The beauty of the gospel when understood correctly is that it brings encouragement and hope to our hearts. Therefore, we don’t give up. Sure, believers mess up and sometimes make very bad decisions in their lives that bring on terrific consequences. However, none of that changes the fact God loves you, hasn’t forsaken you, and deeply desires to connect with your heart. That way, He can manifest His power to help you overcome your situation, no matter how bad or dire it appears.

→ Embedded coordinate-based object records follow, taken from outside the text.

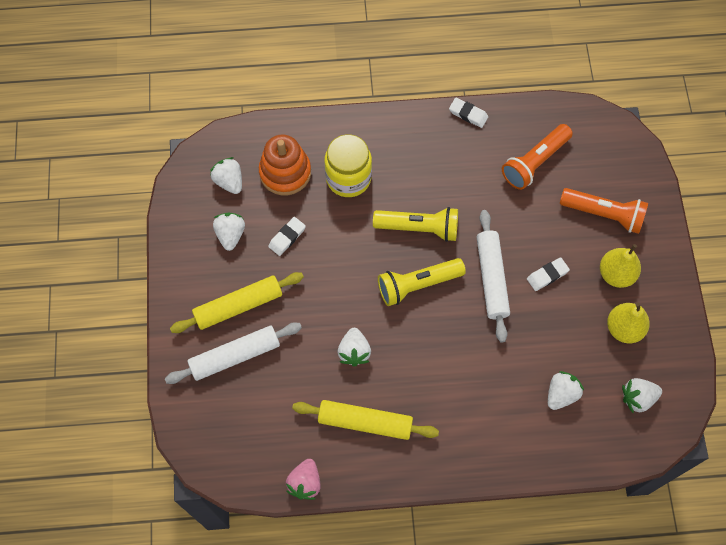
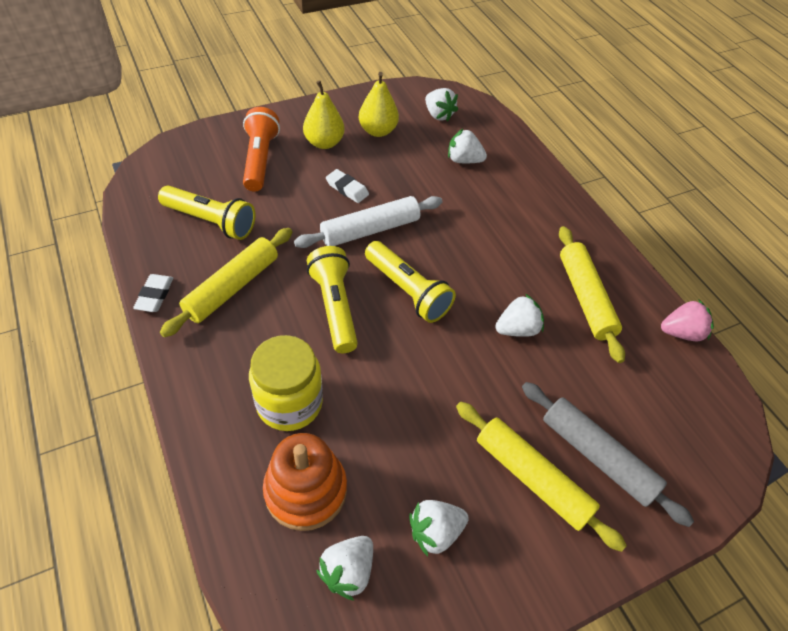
camera: 115 degrees left, 15 degrees down
(235, 356) = (597, 456): white rolling pin -> grey rolling pin
(287, 237) = (407, 451): white eraser -> none
(460, 164) = (232, 287): none -> yellow rolling pin
(535, 162) = (211, 221): orange flashlight -> yellow flashlight

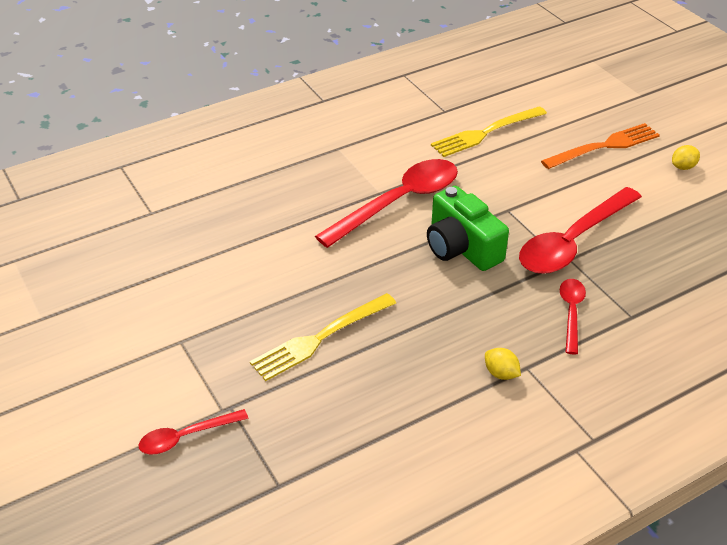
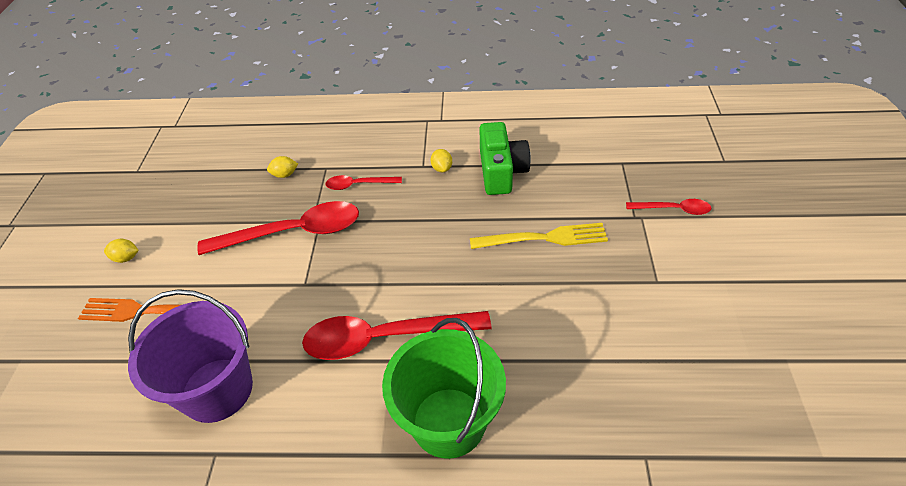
camera: 145 degrees left, 5 degrees up
(305, 178) = (448, 422): none -> green bucket
(461, 247) = (377, 265): green camera -> green camera (501, 171)
(485, 133) = (217, 389): yellow fork -> purple bucket
(571, 313) = (358, 185): red spoon -> red spoon turned 45 degrees clockwise
(663, 290) = (285, 175): none -> yellow lemon

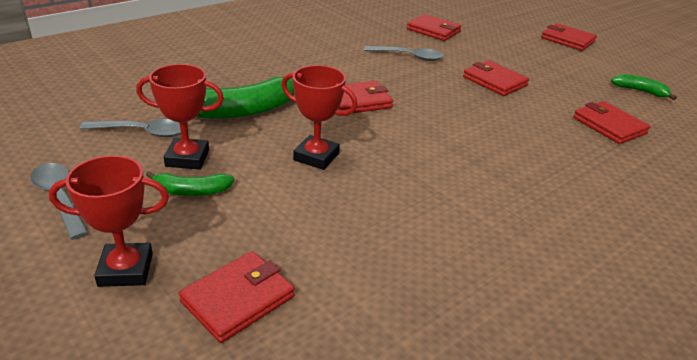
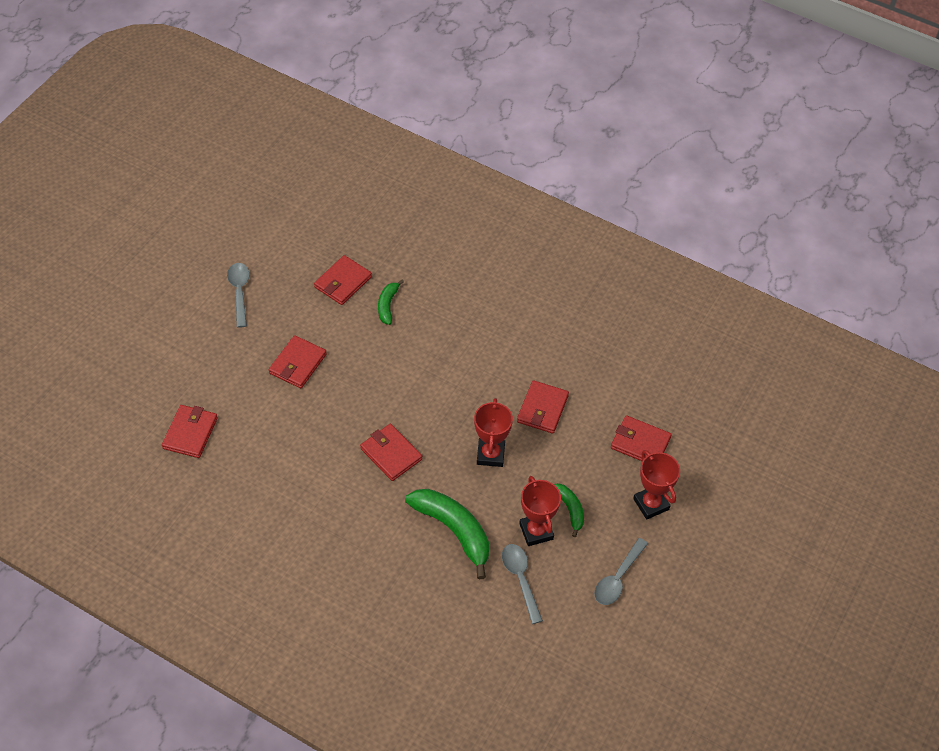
camera: 110 degrees left, 20 degrees up
(409, 57) = (275, 439): grey spoon -> grey spoon (239, 292)
(567, 40) = (158, 314): red wallet -> red wallet (542, 409)
(640, 91) = (263, 260): green banana -> green banana (387, 305)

When we see a person’s struggle with sin as “falling from grace,” we need to know that isn’t what falling from grace is. Jumping out of a plane can kill you. But if you know you have a parachute on, it can save you from certain death and give you a soft landing. Grace is like that parachute; it is there to prevent death and destruction, but you must trust it for it to work. If you ignore or don’t trust the parachute, and you try to navigate a safe landing in your own ability, you will fail, and death will be the end result.
The truth is God’s grace doesn’t leave us, but we can leave God’s grace when we stop trusting in Jesus and trust in our performances to make us acceptable to God and worthy of His blessings.
We only fall from grace when we lose our focus on Jesus and forget all His goodness to us..
“My little children, these things write I unto you, that ye sin not. And if any man sin, we have an advocate with the Father, Jesus Christ the righteous: And he is the propitiation for our sins: and not for ours only, but also for the sins of the whole world” (1 John 4:1-2).